Sebab, berdasarkan kajian YLKI, kenaikan cukai rokok tidak berdampak pada rakyat yang bekerja di sektor industri ini. Adanya pemutusan hubungan kerja (PHK) di industri rokok yang kerap dikaitkan dengan kebijakan pemerintah menaikkan cukai rokok dinilai tidak tepat. PHK di industri rokok lebih banyak disebabkan lantaran produsen rokok mengganti pekerja dengan mesin.
”PHK itu terjadi bukan karena aktivitas pengendalian tembakau tapi karena persaingan antara mereka sendiri dan mekanisasi, yaitu tenaga kerja diganti mesin. Satu mesin bisa menggantikan ratusan tenaga manusia dan tidak rewel. Ini yang justru merontokkan tenaga kerja dan itu yang dilakukan oleh semua industri besar,” papar Tulus.
Seperti diketahui, Menteri Keuangan Sri Mulyani Indrawati menyampaikan rencana kenaikan tarif cukai hasil tembakau atau lebih populer dengan istilah cukai rokok dalam beberapa tahun ke depan. Rencana ini masuk dalam Peraturan Menteri Keuangan Nomor 77/PMK.01/2020 tentang Rencana Strategis Kementerian Keuangan 2020-2024. (Baca: Ekspor Benih Lobster Dua Era, Konservatif Susi dan Menteri Edhy Liberal)
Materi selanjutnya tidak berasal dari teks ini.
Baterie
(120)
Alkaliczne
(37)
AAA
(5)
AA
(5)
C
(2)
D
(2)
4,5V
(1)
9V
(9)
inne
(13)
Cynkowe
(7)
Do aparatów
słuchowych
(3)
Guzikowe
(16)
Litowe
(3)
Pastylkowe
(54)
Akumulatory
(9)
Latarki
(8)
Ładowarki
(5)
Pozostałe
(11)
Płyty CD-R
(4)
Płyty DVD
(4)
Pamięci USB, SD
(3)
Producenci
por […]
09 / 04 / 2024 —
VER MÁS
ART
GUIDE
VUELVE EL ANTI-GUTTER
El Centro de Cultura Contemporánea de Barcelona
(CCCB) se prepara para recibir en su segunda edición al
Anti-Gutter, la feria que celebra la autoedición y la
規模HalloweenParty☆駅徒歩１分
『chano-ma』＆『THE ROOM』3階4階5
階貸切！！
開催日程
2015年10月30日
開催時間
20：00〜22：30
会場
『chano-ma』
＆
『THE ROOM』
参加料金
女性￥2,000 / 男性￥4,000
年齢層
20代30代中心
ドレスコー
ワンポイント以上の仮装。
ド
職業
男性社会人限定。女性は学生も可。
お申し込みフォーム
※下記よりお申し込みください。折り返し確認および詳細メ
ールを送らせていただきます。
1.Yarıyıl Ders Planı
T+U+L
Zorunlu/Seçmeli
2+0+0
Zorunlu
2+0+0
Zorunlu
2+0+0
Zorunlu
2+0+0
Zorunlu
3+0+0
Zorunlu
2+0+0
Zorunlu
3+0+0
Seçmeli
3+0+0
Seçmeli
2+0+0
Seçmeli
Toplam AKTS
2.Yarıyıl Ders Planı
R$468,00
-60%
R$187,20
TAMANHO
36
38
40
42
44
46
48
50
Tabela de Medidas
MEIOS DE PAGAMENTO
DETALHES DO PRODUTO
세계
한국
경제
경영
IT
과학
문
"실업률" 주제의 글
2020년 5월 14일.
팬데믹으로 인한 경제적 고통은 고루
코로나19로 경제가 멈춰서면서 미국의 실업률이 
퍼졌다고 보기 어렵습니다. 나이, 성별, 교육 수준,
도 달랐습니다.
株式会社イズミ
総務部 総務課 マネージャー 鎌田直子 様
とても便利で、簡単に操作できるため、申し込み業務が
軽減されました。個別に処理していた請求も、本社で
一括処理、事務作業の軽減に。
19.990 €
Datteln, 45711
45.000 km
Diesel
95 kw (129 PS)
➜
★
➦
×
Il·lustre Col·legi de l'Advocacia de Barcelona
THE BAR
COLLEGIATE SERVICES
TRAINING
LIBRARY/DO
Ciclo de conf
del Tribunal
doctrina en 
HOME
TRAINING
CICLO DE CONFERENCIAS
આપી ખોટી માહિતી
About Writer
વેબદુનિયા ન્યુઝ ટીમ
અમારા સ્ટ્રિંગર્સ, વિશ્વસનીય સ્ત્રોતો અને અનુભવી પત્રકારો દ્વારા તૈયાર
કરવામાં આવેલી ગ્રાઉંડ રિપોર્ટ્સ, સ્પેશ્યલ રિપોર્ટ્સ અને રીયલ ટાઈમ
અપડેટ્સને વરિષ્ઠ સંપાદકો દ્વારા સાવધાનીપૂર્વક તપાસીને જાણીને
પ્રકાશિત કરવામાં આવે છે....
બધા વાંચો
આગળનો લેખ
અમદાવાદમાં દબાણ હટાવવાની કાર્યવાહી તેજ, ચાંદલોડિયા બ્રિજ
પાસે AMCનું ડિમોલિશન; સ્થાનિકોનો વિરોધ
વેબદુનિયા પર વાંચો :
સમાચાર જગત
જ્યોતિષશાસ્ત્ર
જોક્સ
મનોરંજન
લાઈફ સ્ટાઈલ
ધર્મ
Peningkatan tarif cukai rokok sebagai salah satu arah kebijakan guna mengejar agenda pembangunan memperkuat ketahanan ekonomi untuk pertumbuhan yang berkualitas dan berkeadilan. Pemerintah menyiapkan penyederhanaan struktur tarif cukai dan peningkatan tarif cukai hasil tembakau. Agenda ini diperkuat dengan mempercepat usulan Rancangan Undang-Undang (RUU) Cukai untuk dibahas di DPR.